La transición ecológica se apoya en las energías renovables, el coche eléctrico, la I+D, la producción agroecológica, la economía circular y la eficiencia sustentada por sistemas basados en la inteligencia artificial. Son estrategias acertadas, pero con limitaciones intrínsecas y extrínsecas. Entre las primeras destacan las mencionadas en relación con los minerales estratégicos y con las dificultades de implementación derivadas de la complejidad de las cadenas de suministro y del aún insuficiente nivel de compromiso ambiental de muchas personas. Pero son las extrínsecas, es decir, las derivadas del contexto histórico actual, las que pueden limitar enormemente el éxito de la transición ecológica.

****************************************

*Tarea asignada*. Imprime el pasaje del fragmento de origen que comienza en "La transición ecológica se" y termina en "la transición ecológica.". El material que viene a continuación es independiente del fragmento de origen.

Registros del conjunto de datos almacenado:
****************************************

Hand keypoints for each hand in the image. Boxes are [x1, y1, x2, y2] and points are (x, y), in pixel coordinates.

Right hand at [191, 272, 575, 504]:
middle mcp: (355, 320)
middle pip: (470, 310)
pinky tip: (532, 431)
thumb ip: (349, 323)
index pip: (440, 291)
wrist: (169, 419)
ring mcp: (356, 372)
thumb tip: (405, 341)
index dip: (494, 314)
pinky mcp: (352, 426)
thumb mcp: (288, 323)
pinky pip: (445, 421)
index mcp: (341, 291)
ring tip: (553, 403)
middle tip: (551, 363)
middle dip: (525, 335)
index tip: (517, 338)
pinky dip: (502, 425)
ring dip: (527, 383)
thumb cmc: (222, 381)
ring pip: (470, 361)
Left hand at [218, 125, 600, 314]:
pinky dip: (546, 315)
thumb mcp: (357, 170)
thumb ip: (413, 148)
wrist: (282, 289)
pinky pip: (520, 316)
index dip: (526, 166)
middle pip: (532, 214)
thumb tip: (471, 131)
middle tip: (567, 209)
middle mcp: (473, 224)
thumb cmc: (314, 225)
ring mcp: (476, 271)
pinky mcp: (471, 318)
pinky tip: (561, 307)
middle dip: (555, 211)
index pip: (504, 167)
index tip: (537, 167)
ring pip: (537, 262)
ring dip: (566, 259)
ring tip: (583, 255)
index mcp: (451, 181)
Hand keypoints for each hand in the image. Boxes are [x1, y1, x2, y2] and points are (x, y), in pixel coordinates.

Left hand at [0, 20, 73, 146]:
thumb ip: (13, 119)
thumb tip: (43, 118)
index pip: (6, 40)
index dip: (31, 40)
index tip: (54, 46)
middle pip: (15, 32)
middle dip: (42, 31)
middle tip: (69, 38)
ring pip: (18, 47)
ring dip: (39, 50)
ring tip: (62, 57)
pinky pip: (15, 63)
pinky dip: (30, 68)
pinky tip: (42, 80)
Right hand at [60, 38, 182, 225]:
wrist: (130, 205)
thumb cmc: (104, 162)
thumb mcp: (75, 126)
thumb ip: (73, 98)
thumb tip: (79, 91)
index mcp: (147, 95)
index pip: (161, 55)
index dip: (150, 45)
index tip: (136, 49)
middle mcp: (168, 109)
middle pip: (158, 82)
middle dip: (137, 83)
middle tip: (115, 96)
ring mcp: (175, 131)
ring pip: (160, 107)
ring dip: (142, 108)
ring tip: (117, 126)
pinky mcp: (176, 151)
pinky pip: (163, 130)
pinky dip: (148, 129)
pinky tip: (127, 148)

****************************************

*Solución propuesta*.
La transición ecológica se apoya en las energías renovables, el coche eléctrico, la I+D, la producción agroecológica, la economía circular y la eficiencia sustentada por sistemas basados en la inteligencia artificial. Son estrategias acertadas, pero con limitaciones intrínsecas y extrínsecas. Entre las primeras destacan las mencionadas en relación con los minerales estratégicos y con las dificultades de implementación derivadas de la complejidad de las cadenas de suministro y del aún insuficiente nivel de compromiso ambiental de muchas personas. Pero son las extrínsecas, es decir, las derivadas del contexto histórico actual, las que pueden limitar enormemente el éxito de la transición ecológica.